Arendt drew these conclusions from studying the life of Adolf Eichmann, an official responsible for the transportation of Jews to Nazi concentration camps. Rather than being driven by demonic motives, she explains:

“It was sheer thoughtlessness — something by no means identical with stupidity — that predisposed [Eichmann] to become one of the greatest criminals of that period.”

Arendt convinces me of how Voldemort could rise to power, but is it enough to explain his own motivations?

As a boy, Tom Riddle (Voldemort) was sorted into Slytherin House, the house for witches and wizards who would do whatever necessary to be great. A simple reading of the Potter series would identify all Slytherins as inherently evil. But Professor Snape, perhaps the bravest of all of Harry’s allies, is a Slytherin and counters this claim. I, too, have been sorted into Slytherin House.
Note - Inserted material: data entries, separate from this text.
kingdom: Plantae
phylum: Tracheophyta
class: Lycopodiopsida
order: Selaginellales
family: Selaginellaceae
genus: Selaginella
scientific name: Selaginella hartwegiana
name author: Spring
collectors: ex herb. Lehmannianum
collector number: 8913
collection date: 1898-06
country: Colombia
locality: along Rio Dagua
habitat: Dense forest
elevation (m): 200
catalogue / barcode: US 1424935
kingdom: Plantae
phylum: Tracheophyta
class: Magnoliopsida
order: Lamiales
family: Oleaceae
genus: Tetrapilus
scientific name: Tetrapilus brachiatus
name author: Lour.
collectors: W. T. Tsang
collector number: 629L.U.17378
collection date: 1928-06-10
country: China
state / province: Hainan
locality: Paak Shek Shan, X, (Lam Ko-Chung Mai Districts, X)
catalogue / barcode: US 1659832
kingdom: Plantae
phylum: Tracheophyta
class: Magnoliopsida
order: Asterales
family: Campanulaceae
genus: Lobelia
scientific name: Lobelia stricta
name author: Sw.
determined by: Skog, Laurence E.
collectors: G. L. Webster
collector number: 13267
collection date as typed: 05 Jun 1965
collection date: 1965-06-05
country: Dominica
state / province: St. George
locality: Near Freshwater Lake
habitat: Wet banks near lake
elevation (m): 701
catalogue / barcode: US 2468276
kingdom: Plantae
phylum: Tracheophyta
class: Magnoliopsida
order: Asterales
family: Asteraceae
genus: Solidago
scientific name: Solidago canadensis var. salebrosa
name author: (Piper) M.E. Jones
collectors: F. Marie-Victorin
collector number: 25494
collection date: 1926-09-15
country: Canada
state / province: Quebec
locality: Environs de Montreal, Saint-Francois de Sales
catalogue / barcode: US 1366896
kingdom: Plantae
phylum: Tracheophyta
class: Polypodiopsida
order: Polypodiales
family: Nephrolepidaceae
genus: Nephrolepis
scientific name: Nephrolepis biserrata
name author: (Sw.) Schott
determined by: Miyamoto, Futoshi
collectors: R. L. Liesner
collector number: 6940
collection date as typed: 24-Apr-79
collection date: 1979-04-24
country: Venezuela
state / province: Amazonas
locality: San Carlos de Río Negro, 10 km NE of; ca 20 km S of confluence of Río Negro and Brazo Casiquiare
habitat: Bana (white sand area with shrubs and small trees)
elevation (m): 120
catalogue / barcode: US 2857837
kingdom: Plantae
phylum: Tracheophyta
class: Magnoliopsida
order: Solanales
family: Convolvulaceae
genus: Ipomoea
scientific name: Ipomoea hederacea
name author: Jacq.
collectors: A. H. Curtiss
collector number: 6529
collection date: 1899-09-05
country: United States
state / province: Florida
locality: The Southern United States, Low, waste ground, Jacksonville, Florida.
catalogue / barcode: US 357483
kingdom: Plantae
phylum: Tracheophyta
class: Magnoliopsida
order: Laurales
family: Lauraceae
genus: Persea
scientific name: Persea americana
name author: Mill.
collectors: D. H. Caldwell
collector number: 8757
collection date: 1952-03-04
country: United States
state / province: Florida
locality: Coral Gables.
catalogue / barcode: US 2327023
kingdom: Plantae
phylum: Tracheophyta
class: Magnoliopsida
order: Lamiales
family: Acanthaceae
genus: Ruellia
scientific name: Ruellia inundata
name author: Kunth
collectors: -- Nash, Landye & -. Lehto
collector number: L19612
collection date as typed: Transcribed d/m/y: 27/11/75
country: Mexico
What Rowling illustrates with the Sorting Hat is where our strengths lie, and with what we may be tempted. What Slytherins must be watchful for is their temptation by power. Born into rejection and isolation, finding his only sense of self in his ability to control others, power gives Voldemort meaning. Voldemort’s evil is that he consistently chooses this power, at any cost. As Dumbledore says to Harry, “It is our choices that show us who we truly are, not our abilities.”

None of us are born inherently evil. But we are born into a world where the battle for good and evil rages. Not just in the headlines, but in our own hearts. What the Potter series teaches us is that we must consistently and together examine our actions, to find where the seeds of evil have taken root — in our racism, our selfishness, or our hunger for power.

bell hooks, the anti-racist feminist scholar, speaks of love as the practice of freedom. Perhaps Dumbledore had read her. In his explanation to Harry on why he survived Voldemort’s attack, Dumbledore says, “If there is one thing Voldemort cannot understand, it is love.”

Love is what saved Harry from Voldemort every time. And so too, I hope, will it save us.